Borderline Personality Disorder
"The defining criteria of Borderline Personality Disorder (BPD) is: a pervasive pattern of instability of interpersonal relationships, self-image, and affects, and marked impulsivity that begins by early adulthood and is present in a variety of contexts, "as indicated by five (or more) of the following:
- frantic efforts to avoid real or imagined abandonment
- a pattern of unstable and intense interpersonal
relationships characterized by
- alternating between extremes of idealization and devaluation
- identity disturbance: markedly and persistently unstable
self-image or sense of self; or sense of long-term goals;
or career choices, types of friends desired or values
- impulsivity in at least two areas that are potentially
self-damaging: for example; spending, sex, substance abuse,
and binge eating.
- recurrent suicidal behavior, gestures, or threats, or
self-mutilating behavior affective instability: marked
shifts from baseline mood to depression, irritability, or
anxiety, usually lasting a few hours and only
rarely more than a few days
- chronic feelings of emptiness
- inappropriate, intense anger or difficulty controlling
anger; frequent displays of temper
- transient, stress-related paranoid ideation or severe
It should be noted that many of the traits associated as being BPD traits are commonly found in the general population as well. The line is drawn between the average and the Borderline Personality Disorder person by the number of characteristics listed above that effect them along with the severity or intensity of that affect.
In Borderline Personality Disorder, like DID (MPD), there is a likelihood of a trauma history: "Physical and sexual abuse, neglect, hostile conflict, and early parental loss or separation are more common in the childhood histories of those with Borderline Personality Disorder."
Borderline Personality Disorder Expounded Upon
Borderline Personality Disorder is a very extensive and pervasive disorder in the lives of those who have it and the lives of those who care and or love them and in the lives of those who treat them.
I do feel, however, as a healing borderline, that borderline individuals are often looked at in as black and white a way by significant others and clinicians as is true of the view of the borderline toward them. Living with the pain and the cognitive distortions of borderline personality disorder, (BPD) does not have to be a life sentence. I have found through my own experience that growth, change and healing are very possible. They come with a high price though. One must be dedicated to this process in order to successfully journey through it. It is not a short or simple process but it is one that is frought with much pain. I have often wondered and tried, though not too successfully, really, to compare what has been the most painful aspects of BPD for me:
2-Living with it, or
3)Healing from it.
It is somewhat of a toss up really in that there is pain involved with all three aspects of experience.

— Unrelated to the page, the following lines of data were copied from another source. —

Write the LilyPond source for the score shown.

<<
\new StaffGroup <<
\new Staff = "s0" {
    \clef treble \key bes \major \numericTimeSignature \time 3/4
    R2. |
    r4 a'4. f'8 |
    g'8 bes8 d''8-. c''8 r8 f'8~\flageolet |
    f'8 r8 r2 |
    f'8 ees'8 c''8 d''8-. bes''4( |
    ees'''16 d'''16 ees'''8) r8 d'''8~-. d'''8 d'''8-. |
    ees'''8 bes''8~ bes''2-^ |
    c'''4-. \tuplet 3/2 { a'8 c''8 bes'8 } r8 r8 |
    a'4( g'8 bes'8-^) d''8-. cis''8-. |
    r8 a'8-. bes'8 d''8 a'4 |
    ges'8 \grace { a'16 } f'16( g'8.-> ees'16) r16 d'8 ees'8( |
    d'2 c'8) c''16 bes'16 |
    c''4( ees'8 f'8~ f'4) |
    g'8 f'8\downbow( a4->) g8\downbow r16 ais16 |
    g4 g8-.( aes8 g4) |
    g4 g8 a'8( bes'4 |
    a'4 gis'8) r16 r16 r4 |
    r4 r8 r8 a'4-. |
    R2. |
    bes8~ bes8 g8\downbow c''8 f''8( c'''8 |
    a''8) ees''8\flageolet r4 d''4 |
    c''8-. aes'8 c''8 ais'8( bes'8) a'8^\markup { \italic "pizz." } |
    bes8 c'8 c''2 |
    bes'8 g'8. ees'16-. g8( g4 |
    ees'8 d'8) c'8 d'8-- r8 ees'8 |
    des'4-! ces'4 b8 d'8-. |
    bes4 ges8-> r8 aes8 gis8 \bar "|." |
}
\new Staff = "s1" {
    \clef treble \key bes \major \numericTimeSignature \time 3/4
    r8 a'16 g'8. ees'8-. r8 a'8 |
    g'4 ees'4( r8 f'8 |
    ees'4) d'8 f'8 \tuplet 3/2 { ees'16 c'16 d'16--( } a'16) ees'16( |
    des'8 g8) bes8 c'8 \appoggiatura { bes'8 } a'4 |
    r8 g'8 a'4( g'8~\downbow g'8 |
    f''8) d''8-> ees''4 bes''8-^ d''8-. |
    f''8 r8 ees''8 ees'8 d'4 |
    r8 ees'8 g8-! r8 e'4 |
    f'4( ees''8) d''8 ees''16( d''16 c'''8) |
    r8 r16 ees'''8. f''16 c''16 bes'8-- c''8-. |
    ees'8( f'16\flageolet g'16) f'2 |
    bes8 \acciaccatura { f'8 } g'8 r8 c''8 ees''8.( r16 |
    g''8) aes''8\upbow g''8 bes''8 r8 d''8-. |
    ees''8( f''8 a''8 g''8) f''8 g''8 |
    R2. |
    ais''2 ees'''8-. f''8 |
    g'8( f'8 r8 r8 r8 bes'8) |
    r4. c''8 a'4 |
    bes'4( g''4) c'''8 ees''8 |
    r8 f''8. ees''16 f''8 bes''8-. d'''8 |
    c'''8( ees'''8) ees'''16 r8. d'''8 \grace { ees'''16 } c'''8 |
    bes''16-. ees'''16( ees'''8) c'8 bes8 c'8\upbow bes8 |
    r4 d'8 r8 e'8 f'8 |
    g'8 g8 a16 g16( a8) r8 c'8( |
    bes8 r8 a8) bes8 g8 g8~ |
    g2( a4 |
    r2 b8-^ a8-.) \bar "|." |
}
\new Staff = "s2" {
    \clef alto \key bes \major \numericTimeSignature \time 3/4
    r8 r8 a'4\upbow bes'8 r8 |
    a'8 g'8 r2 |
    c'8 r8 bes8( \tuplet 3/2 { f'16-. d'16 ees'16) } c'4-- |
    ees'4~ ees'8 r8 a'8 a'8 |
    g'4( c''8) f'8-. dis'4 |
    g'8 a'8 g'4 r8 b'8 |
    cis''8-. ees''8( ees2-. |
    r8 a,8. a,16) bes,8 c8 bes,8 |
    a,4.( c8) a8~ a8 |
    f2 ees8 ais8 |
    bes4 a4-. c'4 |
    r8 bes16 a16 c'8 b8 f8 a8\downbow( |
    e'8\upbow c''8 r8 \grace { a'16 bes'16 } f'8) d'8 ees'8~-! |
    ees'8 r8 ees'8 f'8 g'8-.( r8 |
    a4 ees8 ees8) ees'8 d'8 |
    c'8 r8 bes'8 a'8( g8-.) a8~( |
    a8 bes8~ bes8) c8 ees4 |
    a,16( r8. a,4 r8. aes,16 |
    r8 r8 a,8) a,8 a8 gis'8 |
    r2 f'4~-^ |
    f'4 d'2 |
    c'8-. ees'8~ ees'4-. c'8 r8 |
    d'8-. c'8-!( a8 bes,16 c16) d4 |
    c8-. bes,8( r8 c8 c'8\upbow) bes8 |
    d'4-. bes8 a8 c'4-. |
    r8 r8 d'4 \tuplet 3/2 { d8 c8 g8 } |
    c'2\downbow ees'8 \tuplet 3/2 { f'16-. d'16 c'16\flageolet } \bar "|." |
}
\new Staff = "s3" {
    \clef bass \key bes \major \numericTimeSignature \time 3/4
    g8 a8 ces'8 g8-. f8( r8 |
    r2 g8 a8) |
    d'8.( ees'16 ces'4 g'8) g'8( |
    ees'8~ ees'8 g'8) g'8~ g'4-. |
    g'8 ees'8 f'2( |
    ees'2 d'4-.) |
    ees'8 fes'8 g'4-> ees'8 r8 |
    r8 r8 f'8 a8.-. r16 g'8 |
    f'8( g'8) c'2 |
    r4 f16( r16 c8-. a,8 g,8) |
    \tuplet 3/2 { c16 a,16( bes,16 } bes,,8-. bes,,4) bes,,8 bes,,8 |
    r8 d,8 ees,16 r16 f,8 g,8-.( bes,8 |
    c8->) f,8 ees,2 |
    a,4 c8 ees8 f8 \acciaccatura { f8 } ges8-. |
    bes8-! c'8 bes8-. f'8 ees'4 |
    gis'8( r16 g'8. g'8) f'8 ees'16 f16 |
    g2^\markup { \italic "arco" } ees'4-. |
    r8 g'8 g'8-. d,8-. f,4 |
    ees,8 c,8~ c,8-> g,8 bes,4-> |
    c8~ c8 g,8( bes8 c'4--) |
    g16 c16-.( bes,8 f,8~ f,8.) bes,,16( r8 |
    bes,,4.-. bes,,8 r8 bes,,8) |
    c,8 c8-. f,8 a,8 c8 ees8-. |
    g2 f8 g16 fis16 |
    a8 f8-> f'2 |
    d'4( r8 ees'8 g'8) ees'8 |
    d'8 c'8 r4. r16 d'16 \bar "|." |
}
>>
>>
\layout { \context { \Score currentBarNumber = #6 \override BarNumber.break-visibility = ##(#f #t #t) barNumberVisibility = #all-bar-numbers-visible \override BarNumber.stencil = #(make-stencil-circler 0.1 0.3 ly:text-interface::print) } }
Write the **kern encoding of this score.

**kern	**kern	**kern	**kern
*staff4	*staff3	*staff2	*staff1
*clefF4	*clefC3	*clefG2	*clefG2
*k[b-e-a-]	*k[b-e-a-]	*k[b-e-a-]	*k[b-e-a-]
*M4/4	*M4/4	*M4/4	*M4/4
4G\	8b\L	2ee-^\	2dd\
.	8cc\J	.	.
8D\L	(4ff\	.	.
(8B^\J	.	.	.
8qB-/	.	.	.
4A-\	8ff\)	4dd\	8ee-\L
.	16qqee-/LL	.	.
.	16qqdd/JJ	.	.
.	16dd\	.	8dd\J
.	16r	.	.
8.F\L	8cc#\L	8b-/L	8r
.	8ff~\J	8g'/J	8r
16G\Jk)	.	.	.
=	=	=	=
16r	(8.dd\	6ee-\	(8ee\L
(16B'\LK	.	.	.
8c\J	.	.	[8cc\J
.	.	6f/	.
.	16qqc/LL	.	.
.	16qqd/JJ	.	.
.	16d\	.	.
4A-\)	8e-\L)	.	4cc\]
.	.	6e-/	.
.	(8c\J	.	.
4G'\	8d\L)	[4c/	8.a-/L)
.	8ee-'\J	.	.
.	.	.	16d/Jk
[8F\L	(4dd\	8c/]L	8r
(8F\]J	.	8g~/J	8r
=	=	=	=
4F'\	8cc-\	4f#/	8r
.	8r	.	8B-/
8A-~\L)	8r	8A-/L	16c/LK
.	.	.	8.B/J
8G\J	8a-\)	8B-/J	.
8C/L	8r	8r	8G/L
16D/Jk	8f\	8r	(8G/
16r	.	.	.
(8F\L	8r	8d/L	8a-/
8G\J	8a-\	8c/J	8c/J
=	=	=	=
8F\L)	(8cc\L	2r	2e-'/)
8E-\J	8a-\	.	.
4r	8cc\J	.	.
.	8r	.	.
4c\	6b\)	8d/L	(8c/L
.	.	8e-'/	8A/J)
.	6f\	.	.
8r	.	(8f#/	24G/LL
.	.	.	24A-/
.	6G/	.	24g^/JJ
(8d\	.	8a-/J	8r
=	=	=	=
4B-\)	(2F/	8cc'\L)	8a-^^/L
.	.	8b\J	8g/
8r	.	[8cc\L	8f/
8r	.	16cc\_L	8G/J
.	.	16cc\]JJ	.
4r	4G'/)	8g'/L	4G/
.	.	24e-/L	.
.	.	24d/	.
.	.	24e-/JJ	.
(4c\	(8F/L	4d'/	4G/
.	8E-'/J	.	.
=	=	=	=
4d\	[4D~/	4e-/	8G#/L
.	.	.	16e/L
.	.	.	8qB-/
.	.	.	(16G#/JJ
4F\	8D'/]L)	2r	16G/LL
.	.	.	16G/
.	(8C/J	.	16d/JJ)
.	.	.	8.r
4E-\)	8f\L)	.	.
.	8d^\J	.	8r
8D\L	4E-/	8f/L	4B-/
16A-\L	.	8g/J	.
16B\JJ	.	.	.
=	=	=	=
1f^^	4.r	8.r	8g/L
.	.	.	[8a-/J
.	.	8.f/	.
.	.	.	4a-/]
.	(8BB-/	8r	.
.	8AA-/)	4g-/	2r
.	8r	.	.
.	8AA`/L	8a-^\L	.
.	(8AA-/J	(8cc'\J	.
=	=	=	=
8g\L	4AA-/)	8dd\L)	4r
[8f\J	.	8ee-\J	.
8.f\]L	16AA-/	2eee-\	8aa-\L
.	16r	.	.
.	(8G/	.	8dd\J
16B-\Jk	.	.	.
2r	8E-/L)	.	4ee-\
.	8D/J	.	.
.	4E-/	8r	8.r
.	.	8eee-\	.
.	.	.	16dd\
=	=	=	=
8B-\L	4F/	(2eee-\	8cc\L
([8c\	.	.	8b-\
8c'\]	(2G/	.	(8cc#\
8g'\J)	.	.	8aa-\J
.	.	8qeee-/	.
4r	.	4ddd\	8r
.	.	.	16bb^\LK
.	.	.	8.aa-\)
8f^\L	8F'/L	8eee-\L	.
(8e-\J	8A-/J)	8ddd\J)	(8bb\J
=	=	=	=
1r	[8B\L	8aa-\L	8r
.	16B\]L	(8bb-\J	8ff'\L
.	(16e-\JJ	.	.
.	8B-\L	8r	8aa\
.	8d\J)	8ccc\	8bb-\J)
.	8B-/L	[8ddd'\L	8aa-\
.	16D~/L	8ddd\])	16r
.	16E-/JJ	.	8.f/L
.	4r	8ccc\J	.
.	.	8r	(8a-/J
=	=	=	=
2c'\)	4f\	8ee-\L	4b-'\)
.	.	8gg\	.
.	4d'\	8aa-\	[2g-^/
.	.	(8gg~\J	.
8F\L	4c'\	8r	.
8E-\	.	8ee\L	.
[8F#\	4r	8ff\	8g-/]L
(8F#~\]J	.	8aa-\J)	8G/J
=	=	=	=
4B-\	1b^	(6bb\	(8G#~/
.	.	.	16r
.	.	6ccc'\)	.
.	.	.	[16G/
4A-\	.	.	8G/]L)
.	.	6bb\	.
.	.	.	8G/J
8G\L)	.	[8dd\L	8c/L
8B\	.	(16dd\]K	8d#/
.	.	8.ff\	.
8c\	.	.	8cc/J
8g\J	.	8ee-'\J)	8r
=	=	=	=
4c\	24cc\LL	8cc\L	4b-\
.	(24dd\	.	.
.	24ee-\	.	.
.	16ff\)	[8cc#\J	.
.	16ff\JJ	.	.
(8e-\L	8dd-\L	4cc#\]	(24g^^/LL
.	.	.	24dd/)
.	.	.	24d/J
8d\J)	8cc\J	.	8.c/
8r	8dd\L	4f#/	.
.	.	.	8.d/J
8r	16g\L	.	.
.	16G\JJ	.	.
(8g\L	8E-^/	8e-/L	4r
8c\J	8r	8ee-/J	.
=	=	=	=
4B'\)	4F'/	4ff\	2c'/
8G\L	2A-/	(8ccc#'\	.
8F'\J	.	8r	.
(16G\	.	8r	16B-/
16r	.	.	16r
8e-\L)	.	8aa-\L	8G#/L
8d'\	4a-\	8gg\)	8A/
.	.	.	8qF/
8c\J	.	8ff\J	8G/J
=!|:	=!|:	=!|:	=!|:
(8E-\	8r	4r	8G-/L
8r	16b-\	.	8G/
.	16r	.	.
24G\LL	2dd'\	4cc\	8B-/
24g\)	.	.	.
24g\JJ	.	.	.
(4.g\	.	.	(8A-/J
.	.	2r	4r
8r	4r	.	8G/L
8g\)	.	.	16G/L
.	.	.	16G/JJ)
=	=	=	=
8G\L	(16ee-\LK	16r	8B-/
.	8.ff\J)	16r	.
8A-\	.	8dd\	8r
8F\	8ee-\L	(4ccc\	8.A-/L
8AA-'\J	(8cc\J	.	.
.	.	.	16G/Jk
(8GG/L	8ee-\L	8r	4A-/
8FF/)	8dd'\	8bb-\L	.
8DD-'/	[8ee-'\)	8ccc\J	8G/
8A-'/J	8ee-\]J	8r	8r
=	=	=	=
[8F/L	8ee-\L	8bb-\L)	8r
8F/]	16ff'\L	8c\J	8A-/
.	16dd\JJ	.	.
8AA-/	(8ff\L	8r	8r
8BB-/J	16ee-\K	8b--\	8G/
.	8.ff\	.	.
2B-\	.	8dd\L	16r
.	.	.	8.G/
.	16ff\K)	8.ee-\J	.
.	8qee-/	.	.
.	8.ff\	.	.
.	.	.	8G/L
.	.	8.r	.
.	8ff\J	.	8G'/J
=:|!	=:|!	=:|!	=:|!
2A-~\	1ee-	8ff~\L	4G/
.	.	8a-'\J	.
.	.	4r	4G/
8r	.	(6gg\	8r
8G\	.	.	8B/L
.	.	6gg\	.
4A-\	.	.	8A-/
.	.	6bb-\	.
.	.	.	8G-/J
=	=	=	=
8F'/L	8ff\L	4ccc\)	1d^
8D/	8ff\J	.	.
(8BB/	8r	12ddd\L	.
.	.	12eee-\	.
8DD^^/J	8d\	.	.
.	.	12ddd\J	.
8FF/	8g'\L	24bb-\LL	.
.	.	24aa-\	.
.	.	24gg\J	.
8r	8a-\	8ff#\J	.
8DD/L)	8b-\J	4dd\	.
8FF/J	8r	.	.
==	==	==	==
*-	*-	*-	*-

I do firmly believe though that no matter how much pain one has to work through, endure and learn how to hold in healing, living with BPD, is by far much more painful when there is not active work and treatment to change, grow, heal and manage one's symptoms.
BPD, no doubt needs to be better defined than it currently is. I also am very concerned that many clinicians do not think it is necessary or that it would be beneficial to tell their clients or patients that they, in fact, have been diagnosed with BPD. I know in my case, finding out the diagnosis was the beginning of a long process of slow learning about just what it meant and involved. It was this educational process, both on my own, and in therapy, that helped to me to, piece by piece, come to terms with what BPD is, what it means to me and for me in my life, its legacy in my life, and what was required in order for me to change my life.
I have experienced borderline personality disorder to be a nightmare riddled with pain and angst. For 35 years it controlled my life. In the last 11 years I have been taking that control back and reclaiming myself, the self that was lost to and through so much as a child. I have gradually been able to take the walls down and to among other things, learn that boundaries, while essential, do not have to be brick walls. I have also learned that I do not have to control or manipulate those around me, or the environment around me in order to feel and be safe. I have learned that I am indeed an adult and not a child. I have brought my emotional maturation process along which has enabled me to learn the many key concepts that are neccessary to take one's life back from this very profound, pervasive and prolific personality disorder.
Borderline Personality Disorder does not have to be a life sentence!